Reading here at work would be a nice thing to do. Even if the book weren't very good, it would, at least, be something different (unless it's a book about work, but who are we kidding, I'd never read that book). The real trouble is finding a very good book. Like now. Because then I have to sit here and not read it, and think about not reading it. It's a fate worse than work.
Work, it's something I can handle. Many people out there, as I understand it, bear working because they believe, or recognize, that it is necessary. I don't. Well, conceptually, I guess I can understand that work is necessary, but I haven't accepted it, I haven't made it my own. I think I come to work because it's expected (this is also the reason I ranked so high in my high school class, scored so well on my SATs, got that scholarship and worked so hard to keep it). I am a slave to other people's expectations. It's true.
My progress is driven by outside forces. For example, I think I would like to go to graduate school.
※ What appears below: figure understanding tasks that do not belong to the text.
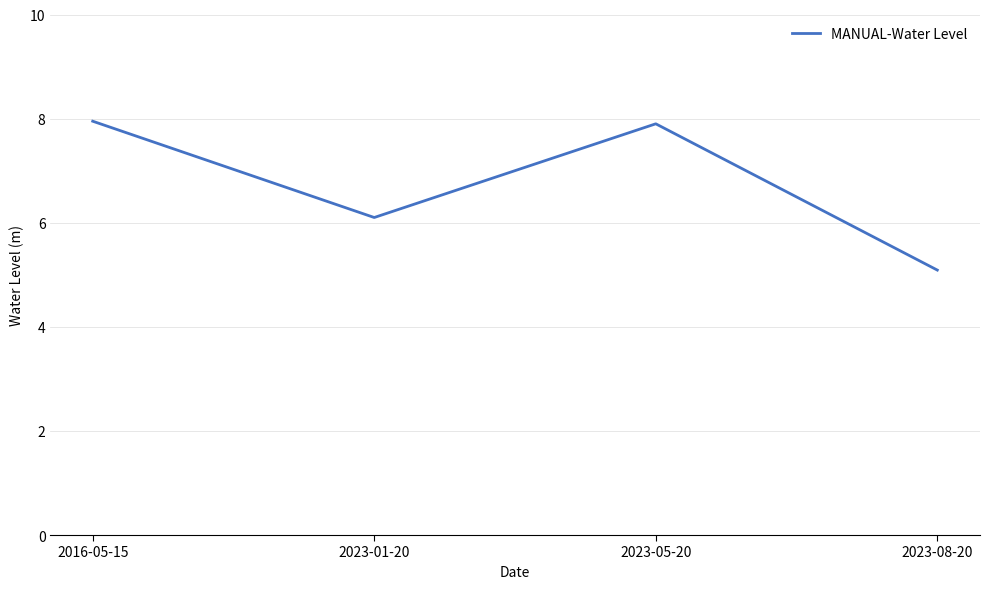

Reading left to right, list all the values displayed in this chart.

7.9	6.1	7.9	5.1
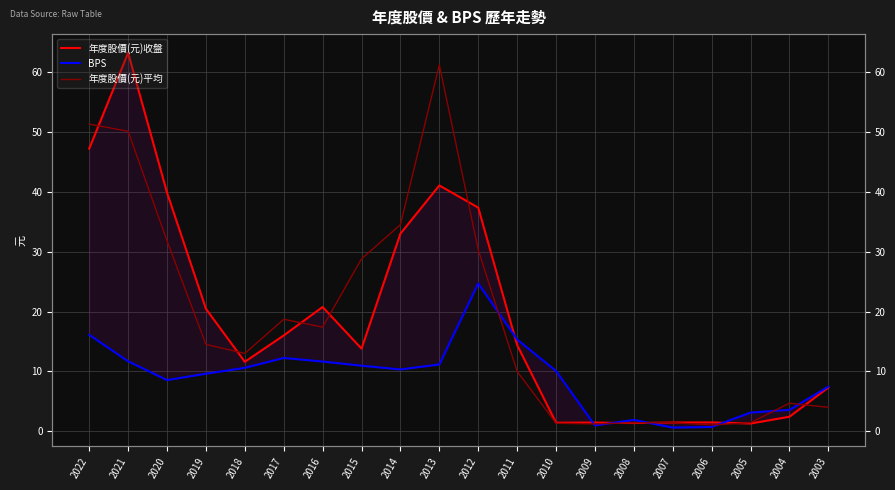

Count the number of categories in the chart.

20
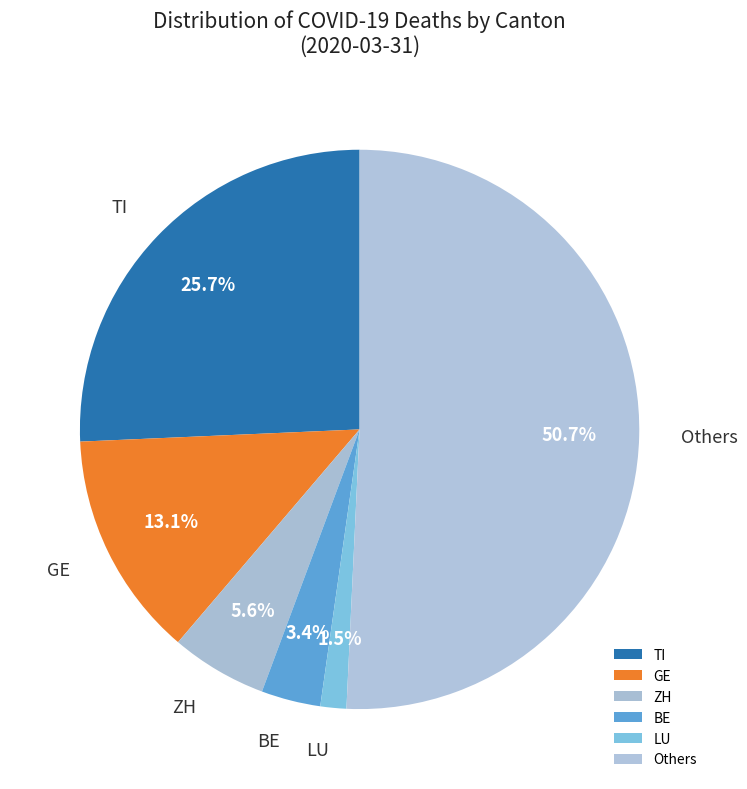

Which category has the smallest portion of the pie?

LU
But I haven't. However, were there a person in my life, a parent maybe, who has for years expected me to go on and earn a masters degree in higher education adminsitration then I have no doubt I would be well into my second year of a good program at a well-regarded school.
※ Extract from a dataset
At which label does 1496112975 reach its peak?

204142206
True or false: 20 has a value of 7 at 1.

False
Or, if I were expected to be driving a certain car, this whole "car thing" would not be a big deal, it wouldn't be a deal at all. I'd've purchased a car months ago and would be making my monthly payments on time.
Expectations speak louder than words. But no one is speaking to me now.
I may have to do some thinking.
-Tom
recommended download: Rolling Stones, Satisfaction
1 comment:
Hmmm.. Now who's thinking like a grown up?
At any rate - your's are the only expectations that count.